[What you are asked to do] Edit the text of all the items below by replacing "light blue triangle" with "pale blue triangle" and keeping everything else unchanged. Leave the pictures out of your answer.

[Records shown]
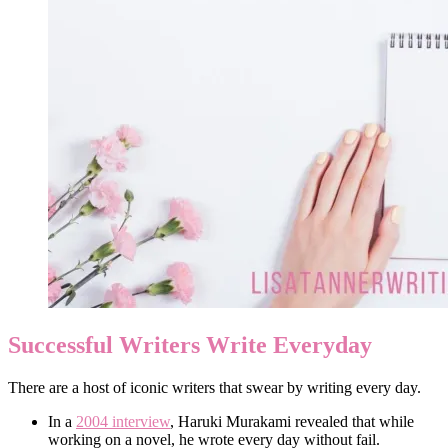
Successful Writers Write Everyday
There are a host of iconic writers that swear by writing every day.
In a
2004 interview
, Haruki Murakami revealed that while
working on a novel, he wrote every day without fail.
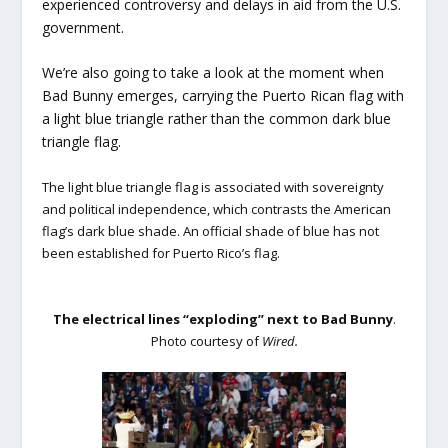
experienced controversy and delays in aid from the U.S.
government.
We’re also going to take a look at the moment when
Bad Bunny emerges, carrying the Puerto Rican flag with
a light blue triangle rather than the common dark blue
triangle flag.
The light blue triangle flag is associated with sovereignty
and political independence, which contrasts the American
flag’s dark blue shade. An official shade of blue has not
been established for Puerto Rico’s flag.
The electrical lines “exploding” next to Bad Bunny
.
Photo courtesy of
Wired.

[Solution to this problem]
Successful Writers Write Everyday
There are a host of iconic writers that swear by writing every day.
In a
2004 interview
, Haruki Murakami revealed that while
working on a novel, he wrote every day without fail.
experienced controversy and delays in aid from the U.S.
government.
We’re also going to take a look at the moment when
Bad Bunny emerges, carrying the Puerto Rican flag with
a pale blue triangle rather than the common dark blue
triangle flag.
The pale blue triangle flag is associated with sovereignty
and political independence, which contrasts the American
flag’s dark blue shade. An official shade of blue has not
been established for Puerto Rico’s flag.
The electrical lines “exploding” next to Bad Bunny
.
Photo courtesy of
Wired.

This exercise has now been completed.